▸ Stated exercise: Which lines of the records contain the word "author"? Report each of those lines in full.

═════ Records for this exercise

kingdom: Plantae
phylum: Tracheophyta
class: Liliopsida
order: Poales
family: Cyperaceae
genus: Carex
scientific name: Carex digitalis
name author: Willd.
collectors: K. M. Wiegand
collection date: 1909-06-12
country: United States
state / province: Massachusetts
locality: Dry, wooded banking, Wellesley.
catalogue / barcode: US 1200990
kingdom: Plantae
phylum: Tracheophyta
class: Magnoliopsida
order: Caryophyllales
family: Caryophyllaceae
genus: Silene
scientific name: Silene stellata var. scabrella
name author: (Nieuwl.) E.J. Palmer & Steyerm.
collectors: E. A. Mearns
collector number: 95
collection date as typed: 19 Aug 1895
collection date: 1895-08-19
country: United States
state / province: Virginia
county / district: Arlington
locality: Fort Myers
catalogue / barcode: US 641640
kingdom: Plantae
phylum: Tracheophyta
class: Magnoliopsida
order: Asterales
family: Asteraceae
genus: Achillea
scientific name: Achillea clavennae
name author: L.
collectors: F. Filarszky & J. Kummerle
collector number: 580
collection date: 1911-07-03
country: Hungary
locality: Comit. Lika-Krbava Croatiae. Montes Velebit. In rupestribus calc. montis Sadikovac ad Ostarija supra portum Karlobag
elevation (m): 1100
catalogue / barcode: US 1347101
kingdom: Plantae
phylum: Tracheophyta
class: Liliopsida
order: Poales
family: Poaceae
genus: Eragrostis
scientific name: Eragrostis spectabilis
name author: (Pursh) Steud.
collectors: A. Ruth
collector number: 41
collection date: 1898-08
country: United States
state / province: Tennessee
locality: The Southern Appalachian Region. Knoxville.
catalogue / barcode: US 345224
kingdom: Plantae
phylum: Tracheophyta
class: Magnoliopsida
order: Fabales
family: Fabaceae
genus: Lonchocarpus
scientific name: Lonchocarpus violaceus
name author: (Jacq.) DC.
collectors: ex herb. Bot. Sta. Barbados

══════════

▸ Solution for this task:
name author: Willd.
name author: (Nieuwl.) E.J. Palmer & Steyerm.
name author: L.
name author: (Pursh) Steud.
name author: (Jacq.) DC.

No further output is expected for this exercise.